Evaluating ASR Systems, Part 1: The Big Picture

A practical guide for teams integrating on-device ASR

Author: Ognjen Todic | November 11, 2025

In speech recognition, and tech in general, bold claims are everywhere:

“Best accuracy.”

“Diverse training data.”

“Real-world performance.”

They sound great, but too often, there’s little transparency or data behind them. Without metrics, it’s impossible to know whether a claim reflects real capability or just clever marketing.

It reminds me of a story a friend once told me. She used to travel constantly for work and always struggled to keep up with laundry. One weekend, she spotted a dry cleaner with a big sign that read “Same Day Service!” Relieved, she dropped off her clothes and asked when she could pick them up.

CAPTION

“Tomorrow,” said the attendant.
“But what about same-day service?” she asked.
He shrugged: “Oh, same-day service... Advertisement Only.”

That story always stuck with me, because it’s exactly how many technology claims sound; great on paper, but meaningless without data.

Without transparency and without metrics, claims about how something is done (rather than how well it works) are often just another “Same Day Service!” sign in the window. Advertisement Only.

Why Evaluating ASR Isn’t Straightforward

At Keen Research, our focus is on building Software Development Kits for on-device speech recognition. When we talk with teams exploring our solutions, one of the first questions we hear is:

“How well does it work?”

It’s a fair question, and a surprisingly complex one.

In this post, I’ll outline how to think about evaluating ASR systems, not just in terms of accuracy, but across all the dimensions that determine real-world performance.

Evaluating ASR systems sounds simple: run audio file through the speech recognition system, compare it to the reference transcript, and get a number. But that number can tell the wrong story if you’re measuring the wrong thing, or testing on data that looks nothing like your real-world use case.

Real-world performance depends on many factors:

  • Who’s speaking: adults, children, non-native speakers, regional accents.
  • Where they’re speaking: quiet rooms, classrooms, cars, crowded stores.
  • How the audio is captured: microphones, headsets, sampling rates, devices.
  • Where the model runs: on-device or in the cloud, each with its own constraints.

**RECORDS SHOWN**

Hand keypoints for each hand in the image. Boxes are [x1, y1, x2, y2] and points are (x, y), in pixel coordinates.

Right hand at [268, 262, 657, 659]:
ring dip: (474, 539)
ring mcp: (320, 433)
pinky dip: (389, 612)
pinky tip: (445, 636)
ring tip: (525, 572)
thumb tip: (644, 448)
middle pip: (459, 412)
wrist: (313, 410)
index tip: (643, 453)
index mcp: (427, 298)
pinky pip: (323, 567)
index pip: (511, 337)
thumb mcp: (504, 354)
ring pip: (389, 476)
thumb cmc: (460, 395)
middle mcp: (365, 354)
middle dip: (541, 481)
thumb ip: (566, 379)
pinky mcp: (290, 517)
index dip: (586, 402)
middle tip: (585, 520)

--

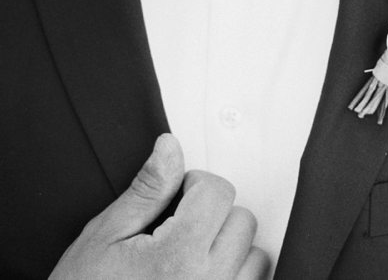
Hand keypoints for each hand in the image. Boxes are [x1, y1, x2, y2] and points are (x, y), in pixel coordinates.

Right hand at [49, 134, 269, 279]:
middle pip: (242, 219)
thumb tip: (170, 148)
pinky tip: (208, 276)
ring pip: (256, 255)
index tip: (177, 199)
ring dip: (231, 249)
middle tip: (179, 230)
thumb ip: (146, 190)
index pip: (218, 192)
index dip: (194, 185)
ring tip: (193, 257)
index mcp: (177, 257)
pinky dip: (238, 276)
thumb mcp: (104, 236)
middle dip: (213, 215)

==

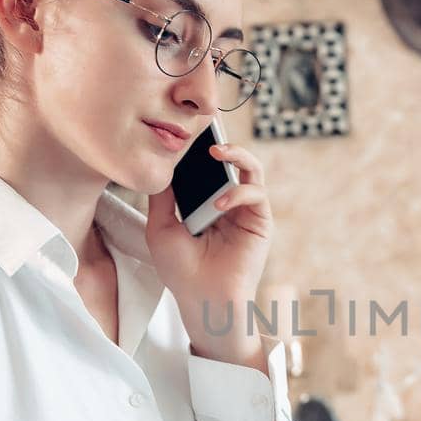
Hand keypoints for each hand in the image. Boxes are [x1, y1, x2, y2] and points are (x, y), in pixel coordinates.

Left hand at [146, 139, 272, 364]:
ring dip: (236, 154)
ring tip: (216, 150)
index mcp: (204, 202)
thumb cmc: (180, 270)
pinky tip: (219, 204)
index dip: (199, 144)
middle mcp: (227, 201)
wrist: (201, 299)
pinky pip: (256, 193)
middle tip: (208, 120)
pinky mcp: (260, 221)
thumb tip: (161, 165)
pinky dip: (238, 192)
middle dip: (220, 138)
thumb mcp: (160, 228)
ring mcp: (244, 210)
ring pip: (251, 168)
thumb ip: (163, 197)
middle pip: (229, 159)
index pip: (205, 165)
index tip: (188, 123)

**WHAT YOU WILL DO**
Reproduce the passage of the ASR evaluation post that begins with "In this post, I’ll" and runs through "sampling rates, devices.". None of the lines are needed for what comes next.

**SOLUTION TO THE PROBLEM**
In this post, I’ll outline how to think about evaluating ASR systems, not just in terms of accuracy, but across all the dimensions that determine real-world performance.

Evaluating ASR systems sounds simple: run audio file through the speech recognition system, compare it to the reference transcript, and get a number. But that number can tell the wrong story if you’re measuring the wrong thing, or testing on data that looks nothing like your real-world use case.

Real-world performance depends on many factors:

  • Who’s speaking: adults, children, non-native speakers, regional accents.
  • Where they’re speaking: quiet rooms, classrooms, cars, crowded stores.
  • How the audio is captured: microphones, headsets, sampling rates, devices.